— WORK TO BE COMPLETED —
Starting at the first line of the data, print every line up to and including the one with "arrival on the school site |", but no pictures.

— SUPPLIED RECORDS —
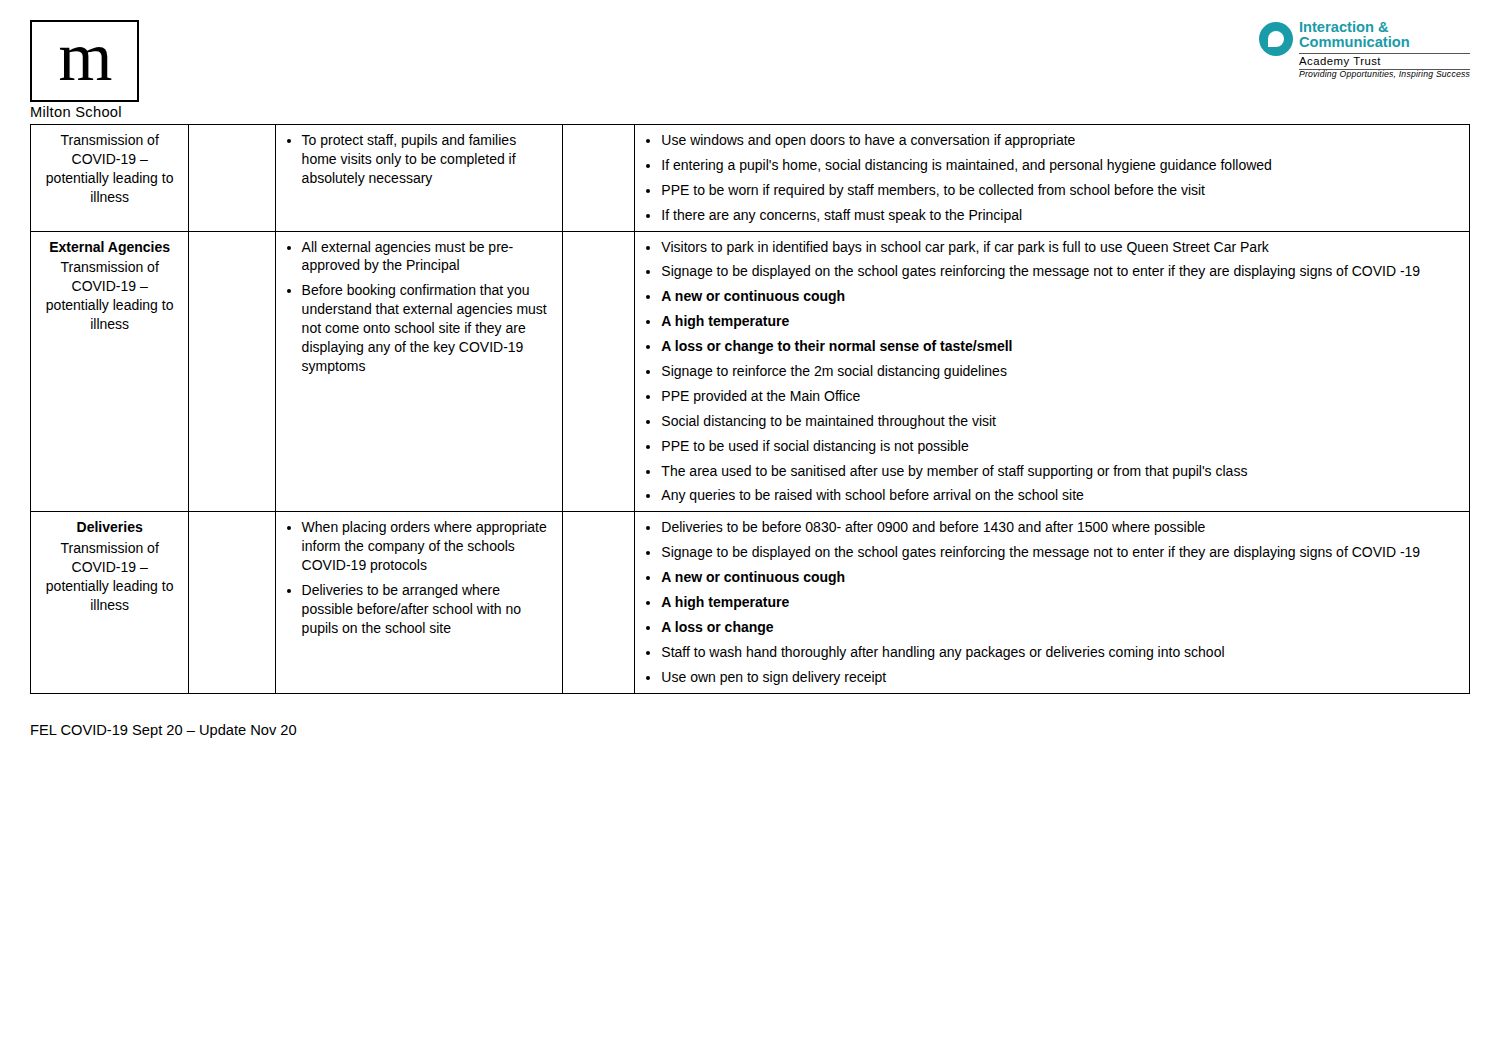m
Milton School
Interaction &
Communication
Academy Trust
Providing Opportunities, Inspiring Success
| Transmission of COVID-19 – potentially leading to illness | | To protect staff, pupils and families home visits only to be completed if absolutely necessary | | Use windows and open doors to have a conversation if appropriate If entering a pupil's home, social distancing is maintained, and personal hygiene guidance followed PPE to be worn if required by staff members, to be collected from school before the visit If there are any concerns, staff must speak to the Principal |
| External Agencies Transmission of COVID-19 – potentially leading to illness | | All external agencies must be pre-approved by the Principal Before booking confirmation that you understand that external agencies must not come onto school site if they are displaying any of the key COVID-19 symptoms | | Visitors to park in identified bays in school car park, if car park is full to use Queen Street Car Park Signage to be displayed on the school gates reinforcing the message not to enter if they are displaying signs of COVID -19 A new or continuous cough A high temperature A loss or change to their normal sense of taste/smell Signage to reinforce the 2m social distancing guidelines PPE provided at the Main Office Social distancing to be maintained throughout the visit PPE to be used if social distancing is not possible The area used to be sanitised after use by member of staff supporting or from that pupil's class Any queries to be raised with school before arrival on the school site |
| Deliveries Transmission of COVID-19 – potentially leading to illness | | When placing orders where appropriate inform the company of the schools COVID-19 protocols Deliveries to be arranged where possible before/after school with no pupils on the school site | | Deliveries to be before 0830- after 0900 and before 1430 and after 1500 where possible Signage to be displayed on the school gates reinforcing the message not to enter if they are displaying signs of COVID -19 A new or continuous cough A high temperature A loss or change Staff to wash hand thoroughly after handling any packages or deliveries coming into school Use own pen to sign delivery receipt |
FEL COVID-19 Sept 20 – Update Nov 20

— YOUR RESPONSE —
m
Milton School
Interaction &
Communication
Academy Trust
Providing Opportunities, Inspiring Success
| Transmission of COVID-19 – potentially leading to illness | | To protect staff, pupils and families home visits only to be completed if absolutely necessary | | Use windows and open doors to have a conversation if appropriate If entering a pupil's home, social distancing is maintained, and personal hygiene guidance followed PPE to be worn if required by staff members, to be collected from school before the visit If there are any concerns, staff must speak to the Principal |
| External Agencies Transmission of COVID-19 – potentially leading to illness | | All external agencies must be pre-approved by the Principal Before booking confirmation that you understand that external agencies must not come onto school site if they are displaying any of the key COVID-19 symptoms | | Visitors to park in identified bays in school car park, if car park is full to use Queen Street Car Park Signage to be displayed on the school gates reinforcing the message not to enter if they are displaying signs of COVID -19 A new or continuous cough A high temperature A loss or change to their normal sense of taste/smell Signage to reinforce the 2m social distancing guidelines PPE provided at the Main Office Social distancing to be maintained throughout the visit PPE to be used if social distancing is not possible The area used to be sanitised after use by member of staff supporting or from that pupil's class Any queries to be raised with school before arrival on the school site |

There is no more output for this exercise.